In publishing, a slush pile is a set of unsolicited query letters or manuscripts that have either been directly sent to a publisher by an author, or which have been delivered via a literary agent representing the author who may or may not be familiar to the publisher. The responsibility of sifting through slush piles is usually reserved either to editor assistants or to outside contractors called publisher's readers or "first readers". If the reader finds something of interest and can convince a senior editor to accept it, they may earn credit.

But Jean Hannah Edelstein said in one of her articles about the slush pile that initially you enjoy the job of opening the letters, but later you find it an arduous and tedious job. 

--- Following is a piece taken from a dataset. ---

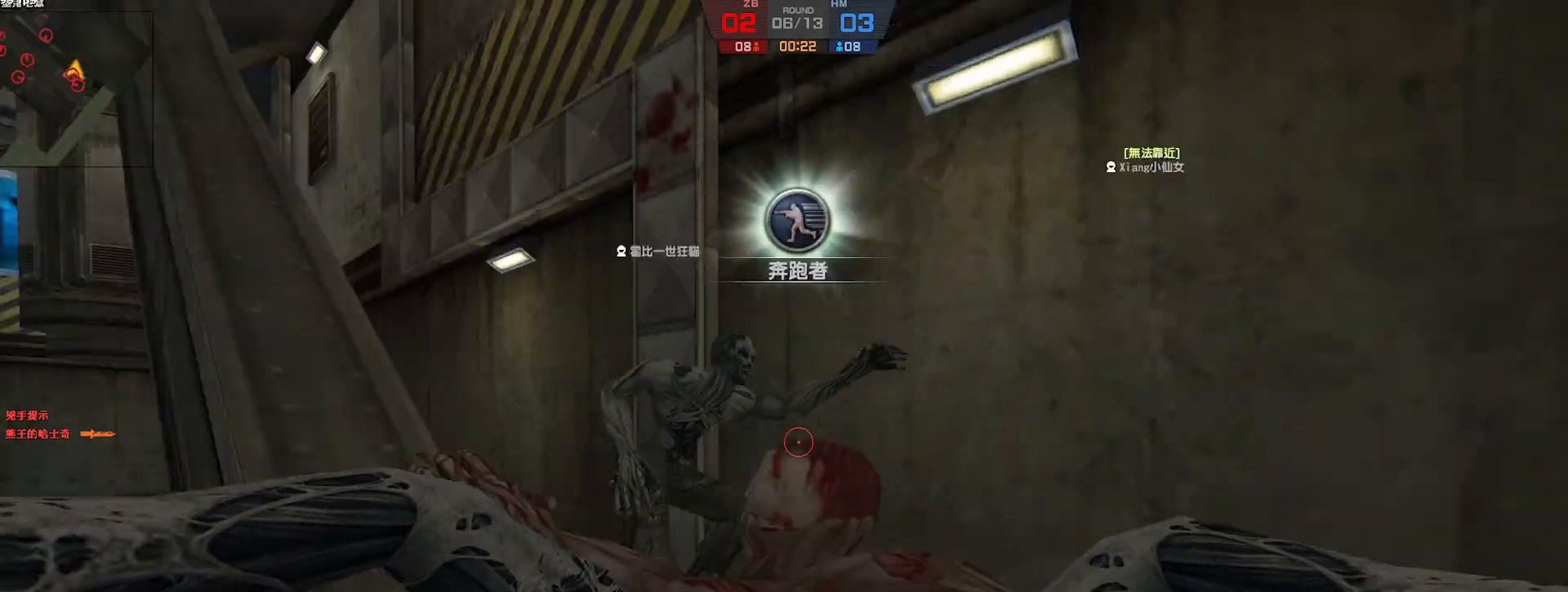
{"keys": ["ctrl", "w"], "events": [[33, "w", "up"], [100, "a", "up"], [100, "w", "down"], [200, "d", "down"], [367, "d", "up"], [383, "d", "down"], [483, "d", "up"]]}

Most agents and major publishing houses do not accept unsolicited manuscripts and slush piles are on average usually regarded as undesirable in many literary circles due to the large number of both aspiring and former writers who often produce content of unsatisfactory quality. However, this is not always the case with many smaller publishers or independent editors who are often open to both inexperienced and formerly established writers—both of whom may be able to create original content for the publisher and potentially turn a profit.

In 2008, HarperCollins introduced a website, authonomy, to manage and exploit the slush pile from a web-based perspective, but it was closed in 2015 because writers were gaming the system. Website Youwriteon acts as a slush pile filter for Random House, Orion Publishing Group and Bloomsbury Publishing.